Will utilities and regulators simply need to deal with a grid that’s “primarily bolstered by these intermittent resources that we don’t see today as our traditional grid?” he asked the panelists.
Each utility responded affirmatively.
Even without the Clean Power Plan, AEP's McManus said, these trends were coming down the pike anyway, and power companies need to reassess how they think about the traditional grid.
The question put into contrast the regional differences in generation mixes, grid operations, and general attitudes toward change in the power sector.
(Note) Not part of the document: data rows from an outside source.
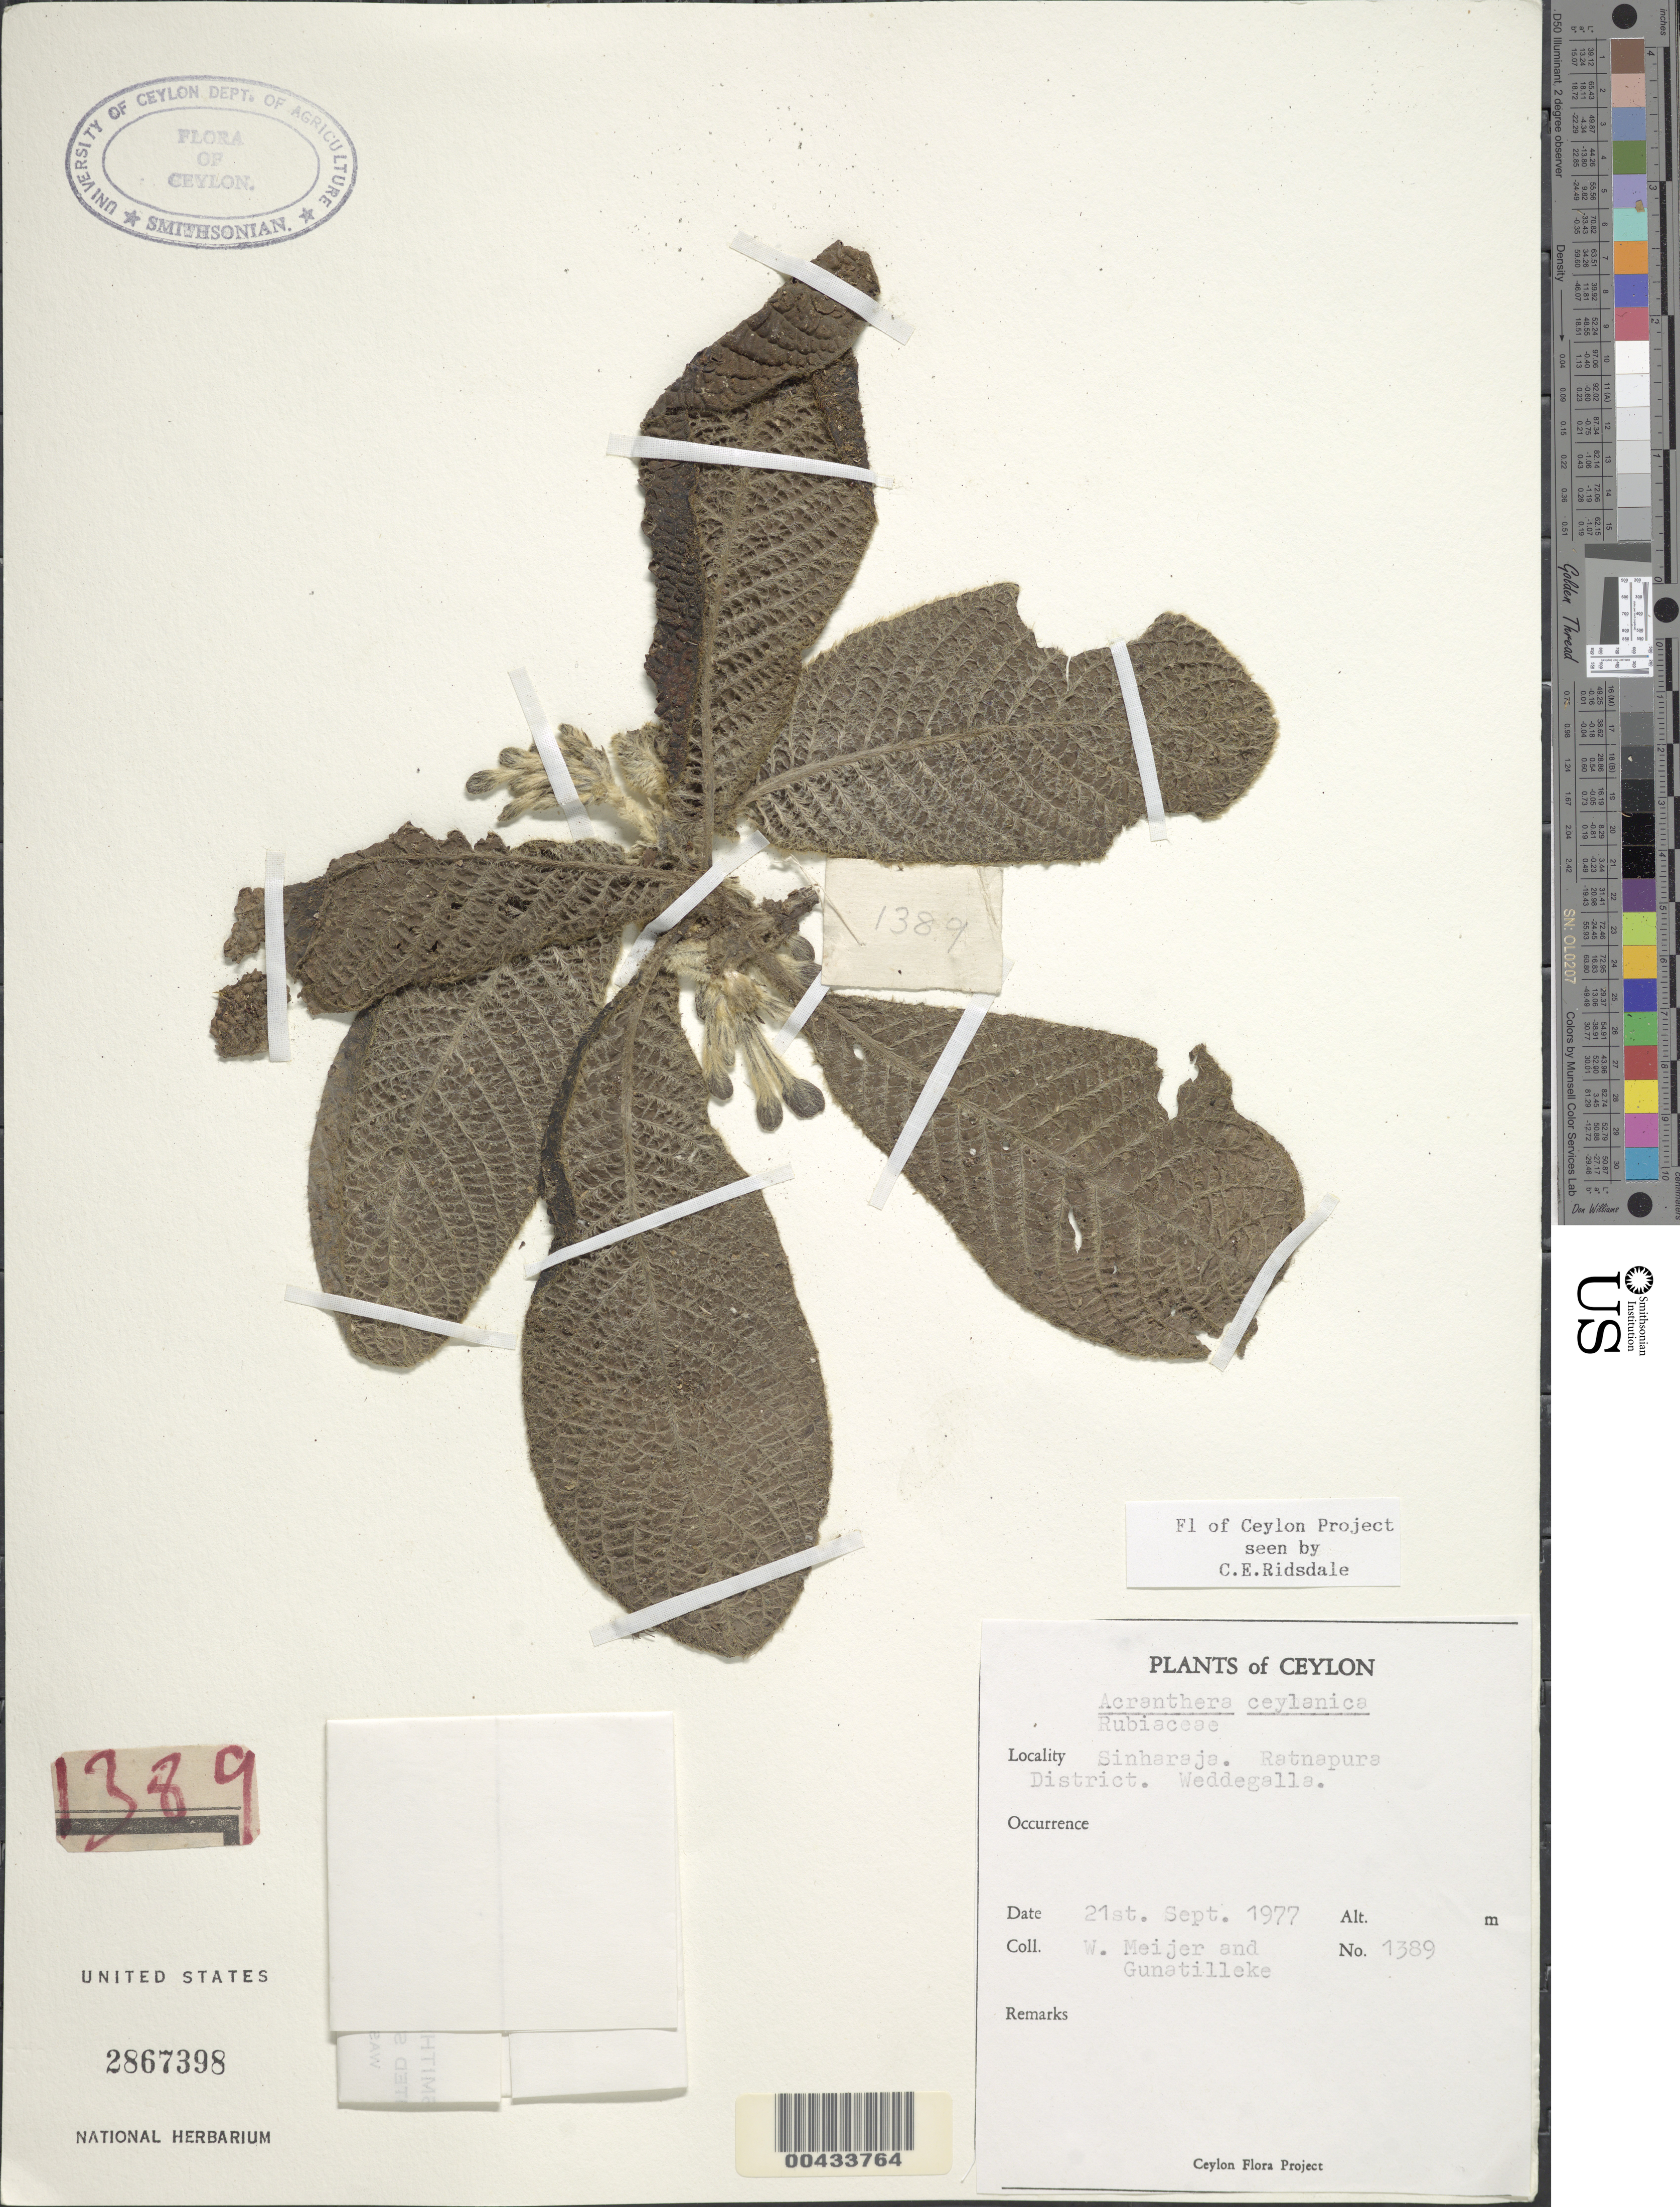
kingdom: Plantae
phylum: Tracheophyta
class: Magnoliopsida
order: Gentianales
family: Rubiaceae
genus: Acranthera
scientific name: Acranthera ceylanica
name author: Arn. ex Meisn.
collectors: W. Meijer & -- Gunatilleke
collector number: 1389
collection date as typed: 21 Sep 1977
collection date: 1977-09-21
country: Sri Lanka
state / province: Sabaragamuwa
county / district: Ratnapura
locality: Sinharaja, Weddegalla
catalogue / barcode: US 2867398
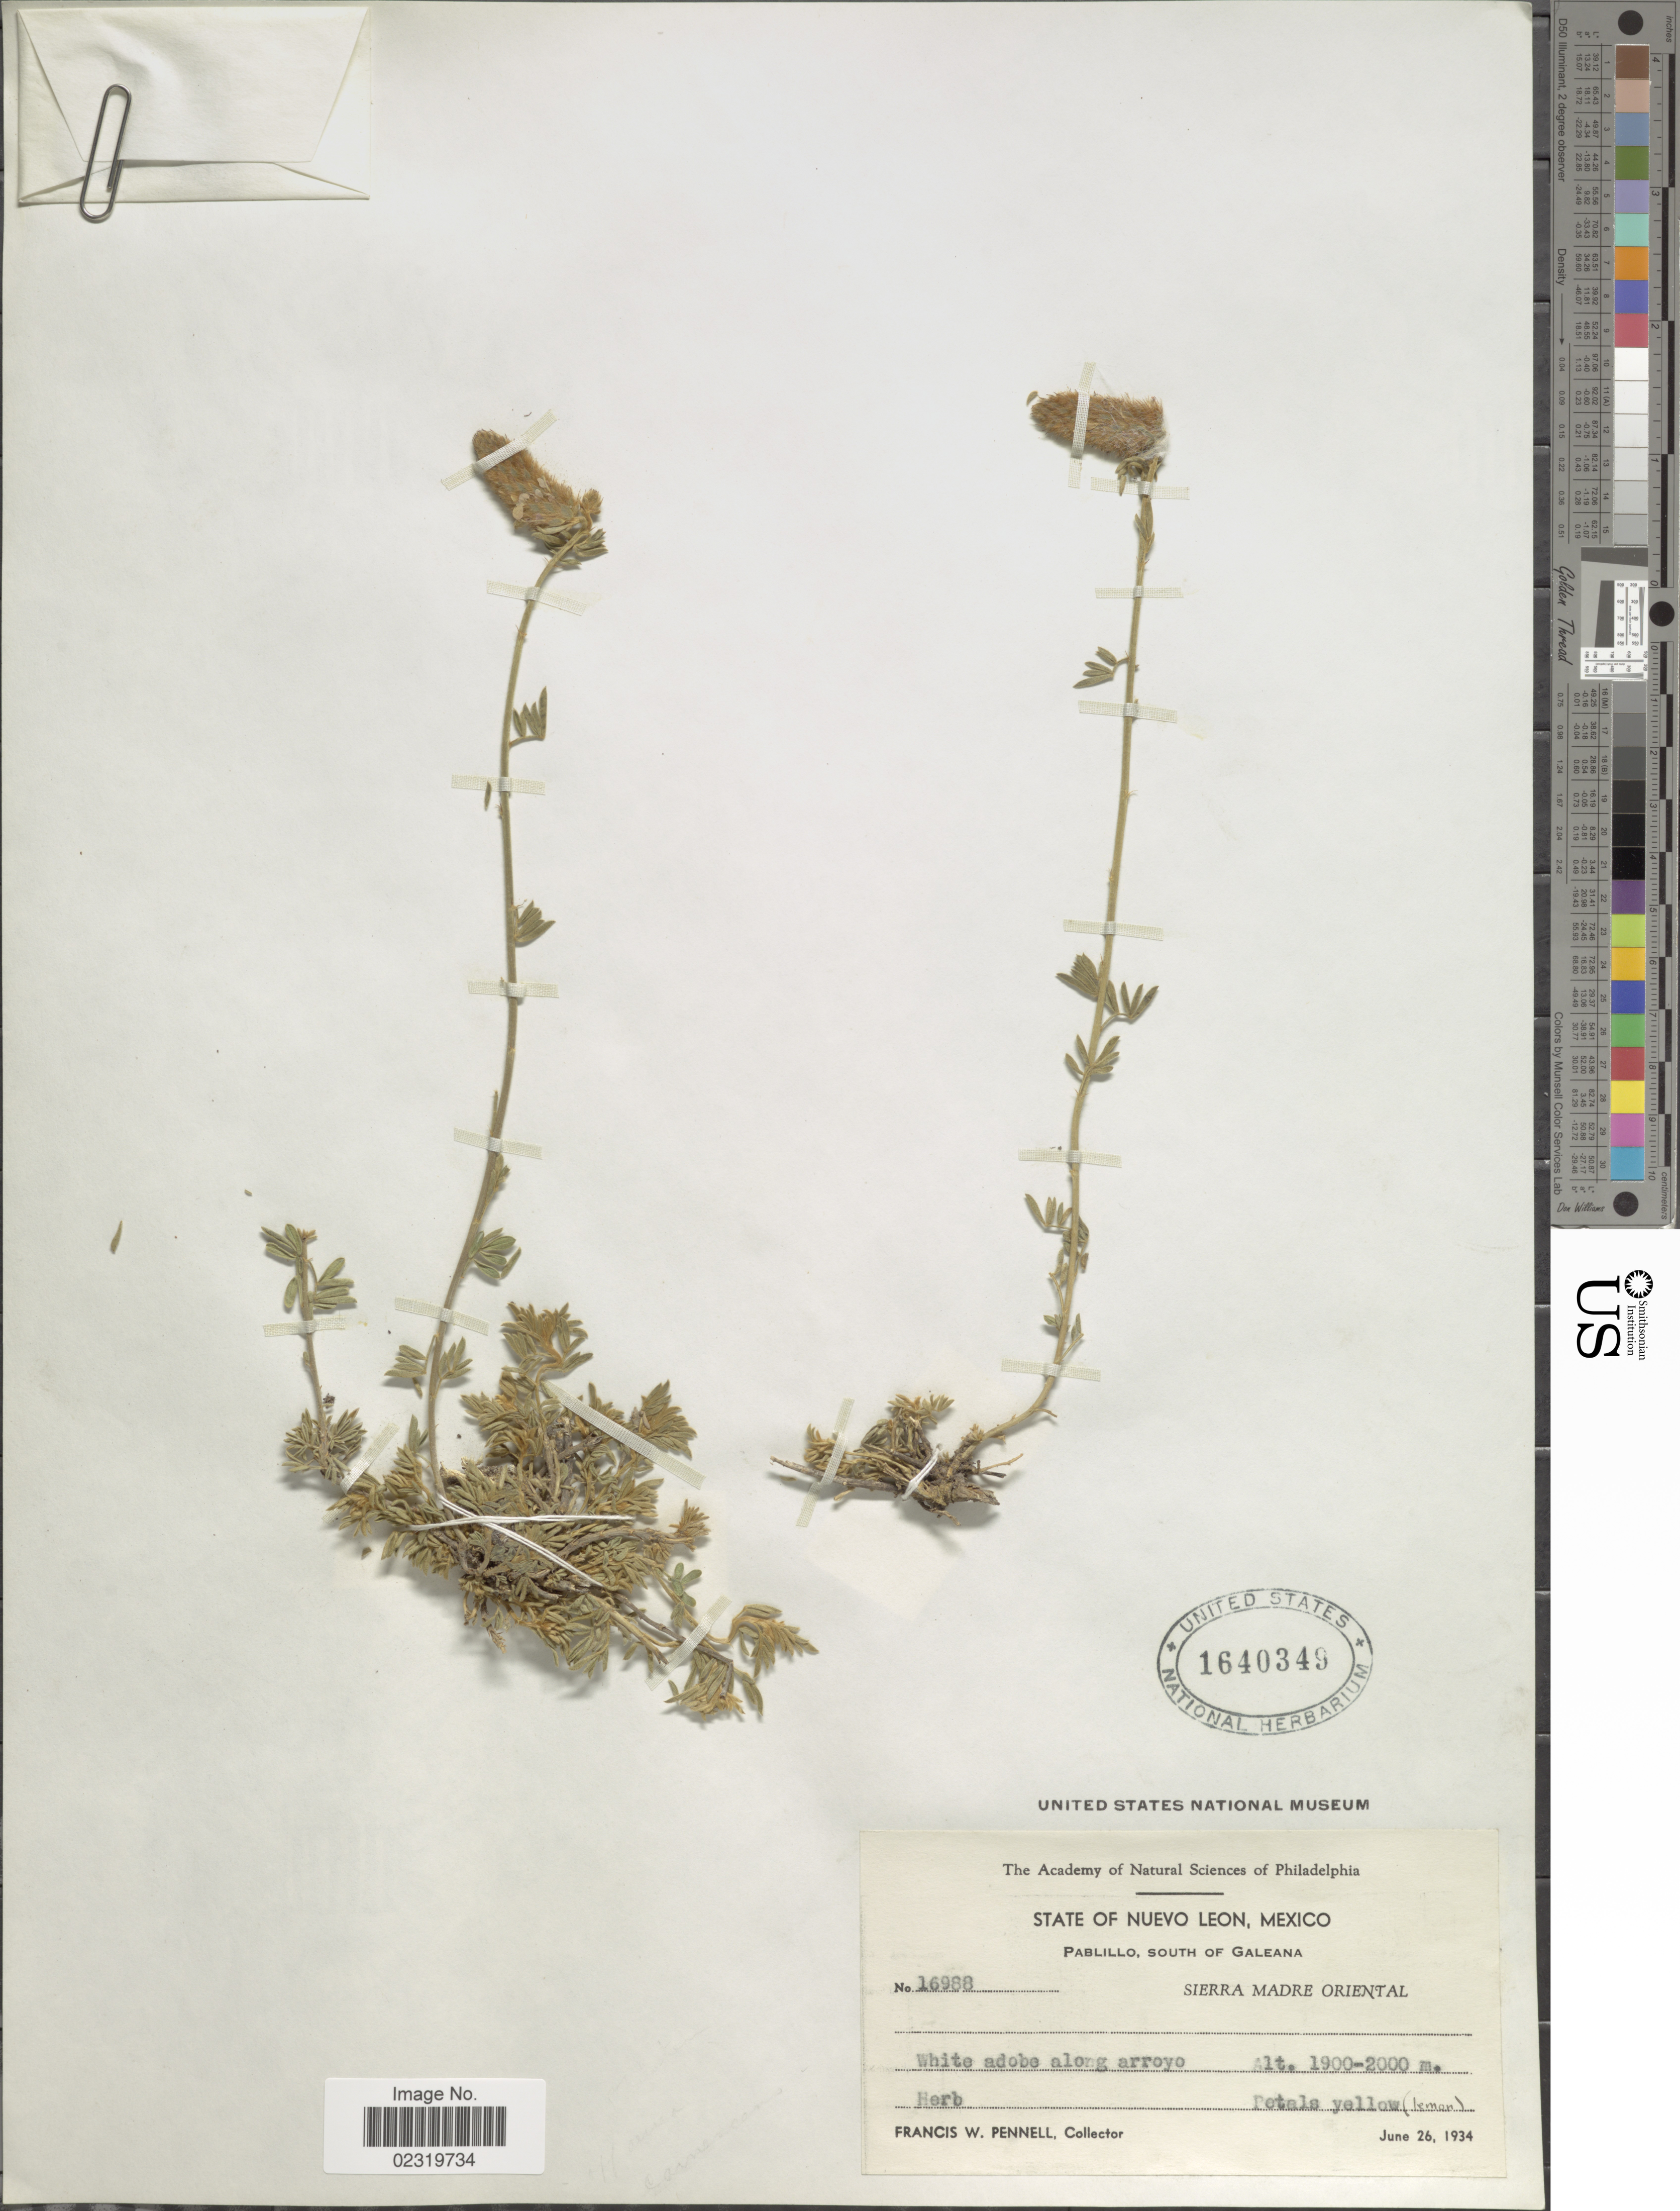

While utilities from the Midwest and South are only just now talking about how to integrate high levels of renewables on their system while keeping costs at a minimum, power companies and regulators in other parts of the nation are actually doing it — and some have been for a while.
In California, utilities like San Diego Gas & Electric (SDG&E) are already dealing with more than a third of their generation coming from renewables, not taking into account rooftop solar, which pushes the utility’s renewables total to about 40%. The state’s IOUs are now mandated to deliver 50% renewable generation by 2030, a goal that California ISO officials told Utility Dive is within their grasp, without sacrificing reliability.
Critics of aggressive renewables mandates say high energy prices in states like California or Hawaii make renewable generation more appealing, hence the wider adoption and the more advanced abilities to manage grid integration.
But, clean energy advocates say, prices for renewables are coming down fast, and there’s mounting evidence that renewable energy is helping moderate power prices in the states that go after it:
Beyond variable renewables, utilities in states committed to decarbonization are already thinking beyond building out gas infrastructure, and towards a future where energy storage costs drop low enough in price to reduce or eliminate the need for fossil fuels to balance the grid.
At an energy storage conference in San Diego last month, SDG&E chief development officer explained his dream for the power grid of the future: “I see a future where there will be no gas turbines.”
For the utilities in the Midwest and South trying trying to shift from coal and nuclear to gas for baseload needs, that dream must seem a distant one.